Now that school has been in session for two months in the new building, the excitement has worn off, and students and staff are feeling homesick. Everyone loves the new facilities, but there are some aspects that will never be the same.
Freshman geography teacher Troy Hoehne found the most joy in a very simple aspect of the building.
“I like that it was all on one floor,” said Hoehne. “When you have a bad knee, stairs are not your best friend.”
The reduction in size has also caused teachers to feel farther apart, because with the building split into three floors it takes more effort to stop in and say hello.
“Some teachers I never see,” said Ms. Sarah Fitzpatrick, the ASB advisor, “because they might not come to lunch, or we have different meetings. Not connecting with those teachers on a daily basis, it’s a transition. It’s the same thing with the students.”
In the 6 years spent at Olympic Elementary, teachers also grew rather attached to their classrooms. They gain more personality over time, so eventually they feel like a second home to their occupants.
“A big piece of who you are and the things you love are in that room,” Fitz said, “and when you spend day after day, year after year in that room, you really become attached to the memories that happen there.”
Teachers aren’t the only ones who have to deal with the change, as many of our students have spent some of the best years of their lives at the old school. Junior Jashan Kaur said that it’s weird to start over, because she began high school in that building and it was part of her high school experience.
“For me it’s not anything physical that I miss about the old school,” said Junior Riya Somasundaram, “but it’s more like the memories that we had there. Just dealing with the ghettoness of it.”
Despite any attachment we had to the old school, there’s no getting around the fact that it was a little more than run-down.
“I miss the asbestos coming out of the walls,” said senior Kentaro Tourangeau, “or that one computer room. That was so bad.”
According to sophomore Shailee Stevens, our previous Career Explorations teacher called it the “ghetto computer room.” The room was always too hot, just one more indication that the heating system was less than functional.
“I certainly don’t miss dealing with the temperature extremes,” said Hoehne. “Some rooms were cold enough to hang meat in, and other rooms were warm enough to cook it in. The only way I could control the heat in the old room was to open the back door.”
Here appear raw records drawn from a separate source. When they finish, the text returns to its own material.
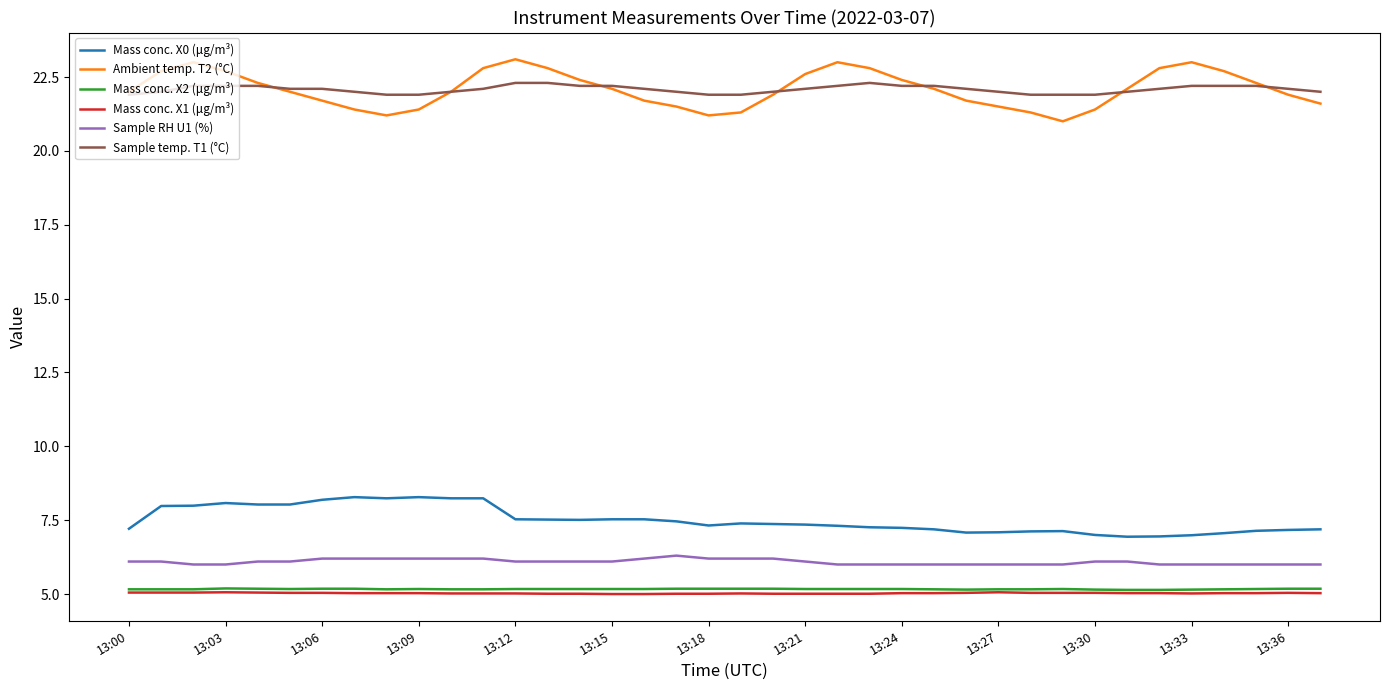

Which series has the largest range (max minus min)?

Ambient temp. T2 (°C)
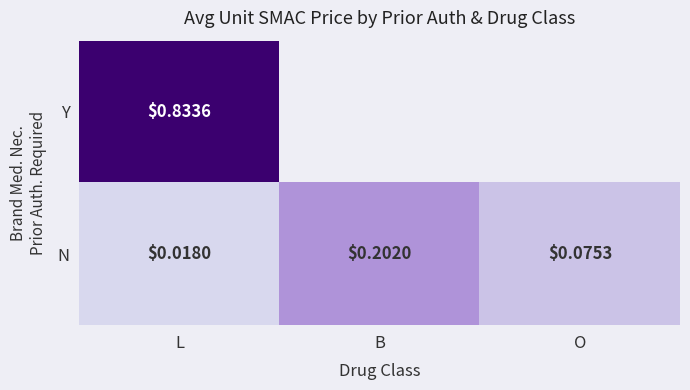

Where is N nearest to the value 0?

L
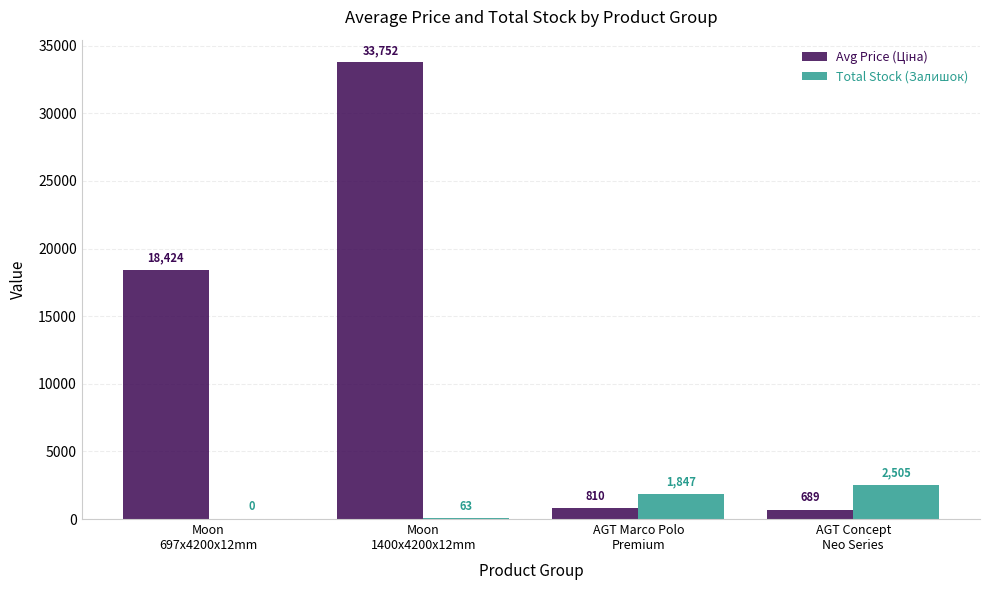

How many groups of bars are there?

4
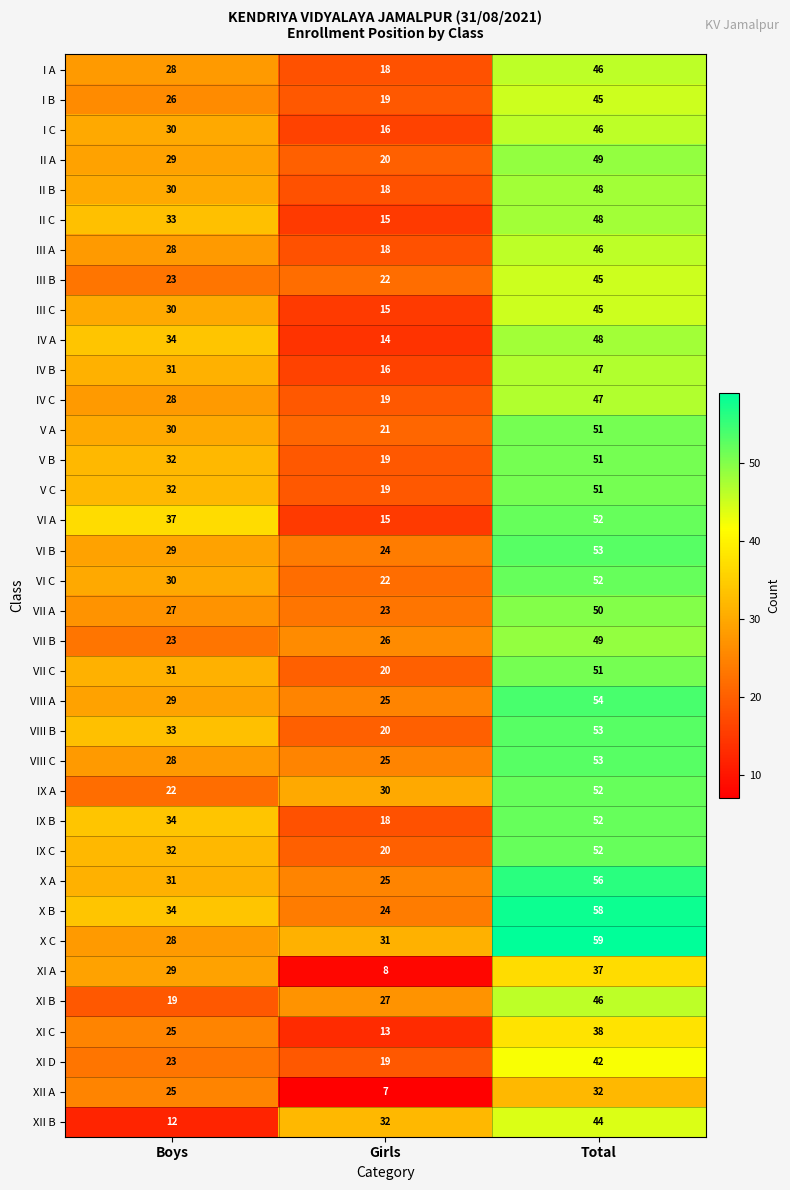

Between Boys and Total, which series saw the biggest shift?

XII B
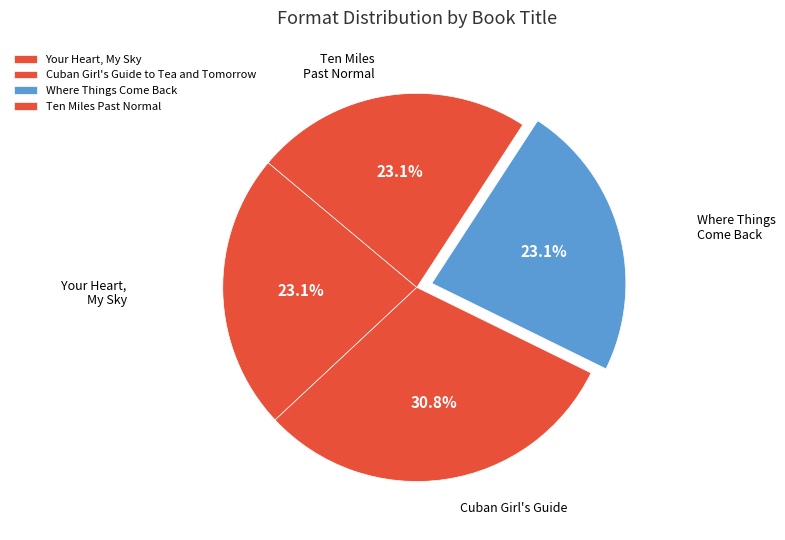

To the nearest percent, what is the average slice percentage?

25%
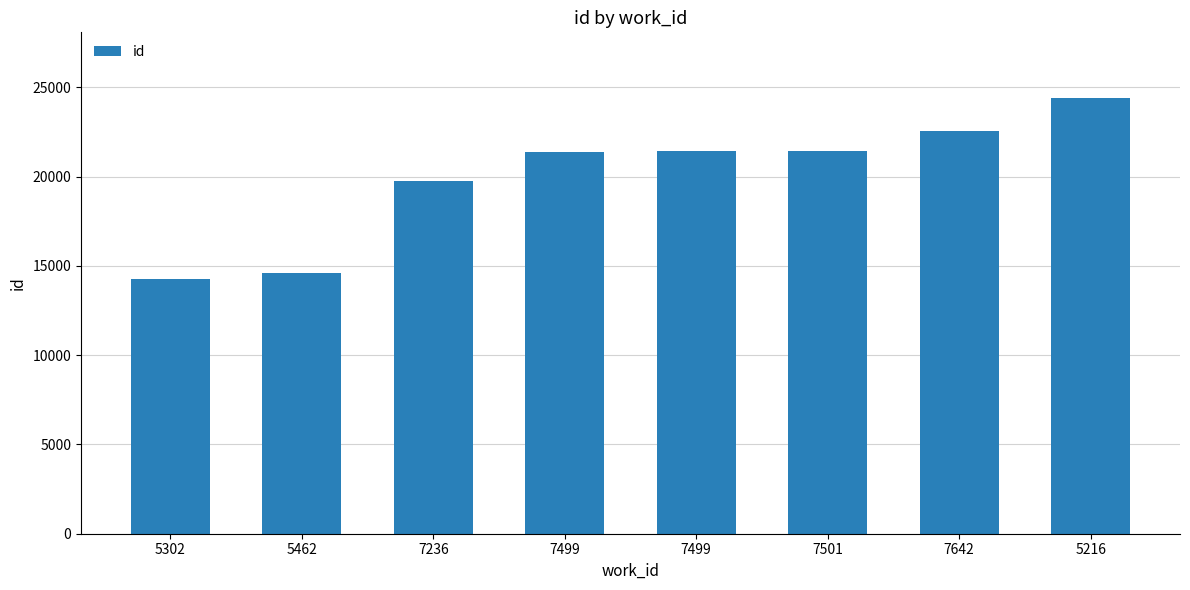

The chart shows a value of 24413 at 5216. True or false?

True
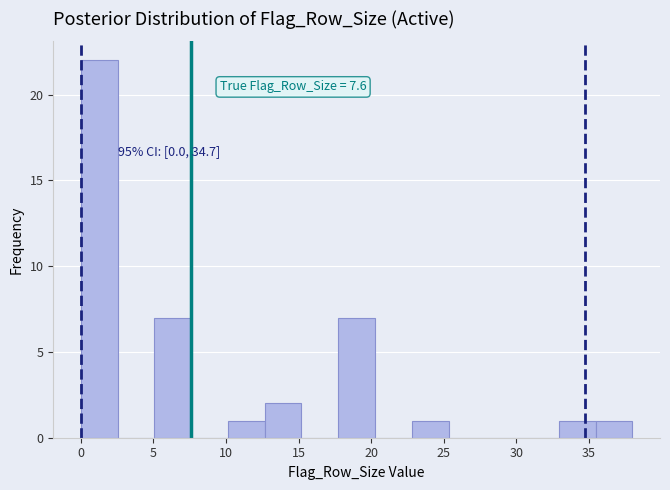

Over which range of the x-axis is the bar tallest?

0.0 to 2.5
Aside from the heat, the leadership team in particular is having a hard time adjusting to the new layout. Fitz said she misses the spirit shack, the small built in vending area where spirit gear was sold.
“Our spirit shack in the cafeteria that Carla so graciously allowed us to use had a lot of charm, and certain characteristics that you can’t recreate,” Fitz said. “I like the intimacy of the new space but I just wish that we had more space in that area.”
The narrow stage in the new presentation center also creates some difficulties that contrast with the expansive gym in the old building. Although the limited gym space makes assemblies more difficult, on the other hand the new technology is a big relief.
Another great thing was the outdoor side of campus. The grassy area behind the school was often used by students on sunny days to throw around a frisbee and relax.
“I just felt like it was a good outlet for kids,” said Fitz. “That’s an important thing to have at a school, is a place where kids can get some energy out and run around and be crazy during lunch or after school.”